Sammy addressed her in Yiddish. “Sit. You want a cookie?”
But someone else said, “It wouldn’t be kosher. Don’t upset her.” They brought her water in a paper cup, and she drank it. She didn’t take her eyes off Judit, and finally, Judit had sense enough to shut the two of them in Kornfeld’s office.
His desk was still there, and like the desk of the porter in her dormitory, it had an ink-blotter on it, and also that telephone, and a box of tissues. Judit pulled out Kornfeld’s padded office chair, and Shaindel kept standing, shivering, holding that shoe and looking at Judit with her big, clear eyes. She whispered in Yiddish, “Are you in charge?”
Judit addressed her in German, hoping the shift to a rational language would calm her down. “You can stay here a little while. Then we’ll find someone to take you home.”
But Shaindel had forgotten her German completely. “Are you in charge?” she asked again, in crude Galician Yiddish. “Is it my fault? I was the one who brought them. I didn’t know they were bad.”
Judit’s hand went up to smooth Shaindel’s hair, and Shaindel recoiled, but then she seemed to gather herself up again and suffered the affection. Judit asked, “What are you talking about?”
“I thought they were what you wanted.”
“Are you talking about those video tapes?” Judit asked. The question was unnecessary. This time, her voice was stronger, and she felt the hand that stroked Shaindel’s hair rest on her neck, not very gently.
The girl burst into tears and said, “I know there were naked people in them. I thought that’s what you wanted. Now Uncle Moishe is in trouble. Don’t send us all away because I did a bad thing, please. Have mercy on us.”
“So did you know what you were doing? What did you think would happen?” Her own voice sounded strange to her, too harsh, and Shaindel wrenched herself away and backed into Kornfeld’s desk. “Shaindel, what are you people after?”
She stopped asking questions. What was the point? She just let Shaindel sob into tissue after tissue. Her breasts hurt. Her bladder began to fill with urine. She moved to touch the girl again, and Shaindel gave a cry and said, “Don’t hurt me!”
Someone knocked on the door. It was Mr. Rosenblatt himself, who’d come to retrieve Shaindel. Shaindel seemed glad to see him, and even took his hand. In turn, he put his cap on her head. She looked at Judit with terror and suspicion. He said to Judit, “She’s been here almost every day, wanting to see you. I didn’t have the heart to turn her away now, with all the trouble out there. You really ought to tell her that we don’t let kids into the administrative offices unless they’re relatives. She’s not, is she?”
“Not what?” Judit asked.
“A relative. No? Well, she looks like you,” he said, “or like you looked when you were her age. I still remember. You looked just like a little lamb, back then.”
It wasn’t until Judit returned to her mother’s apartment that she learned what was behind the demonstrations.

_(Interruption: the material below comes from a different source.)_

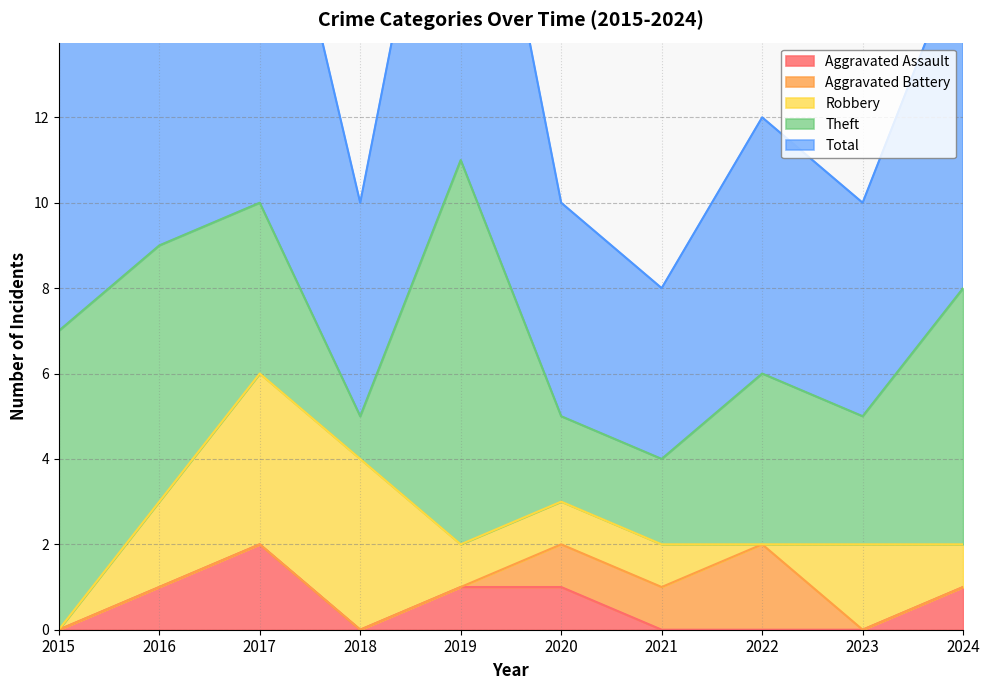

What is the average value of the Aggravated Assault series?

1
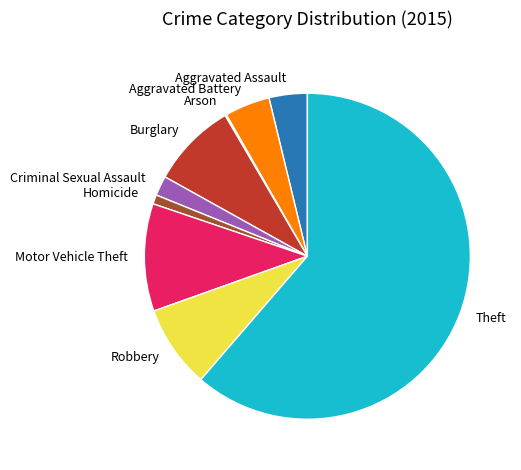

Combined, do Criminal Sexual Assault and Theft account for over 50%?

Yes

A copy of A Home lay open on the kitchen table: “Museum Bomber Arrested.” Apparently, an investigation traced the explosives found in the archive to a Loschwitz location, and for the first time in Judenstaat’s history, the case would not be handled by a rabbinic court. There was a photograph of Kravitz—untrimmed beard over his prison jumpsuit, velvet skull-cap on his head—a seedy, ignominious man whose shop was full of trigger-wires and timers and who faced arrest without resistance.

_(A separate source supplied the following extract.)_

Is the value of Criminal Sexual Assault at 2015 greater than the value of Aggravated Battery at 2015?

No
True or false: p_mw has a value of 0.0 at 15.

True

The arrest of Moses Kravitz took place early that same morning, and the scene when the police van parked in the heart of Loschwitz was apocalyptic. The van was overturned and set on fire, and the police shot in the air, but rather than dispersing, the mob poured down the street, and it was only when reinforcements arrived that they’d managed to plow right through a wall of men in caftans and put the suspect behind bars.
Well, it was about time, of course. Why should those people have a separate court and separate laws? The paper’s editorial pressed the point and took it further. Isn’t it about time to end the forty-year policy of subsidizing a community that didn’t hold to common standards? Their schools produced paupers with no written knowledge of the national language. Their housing blocks were never up to code; the concrete foundations had been crumbling for years, and it was amazing that their children hadn’t been electrocuted on the exposed wires that dangled from those ceilings.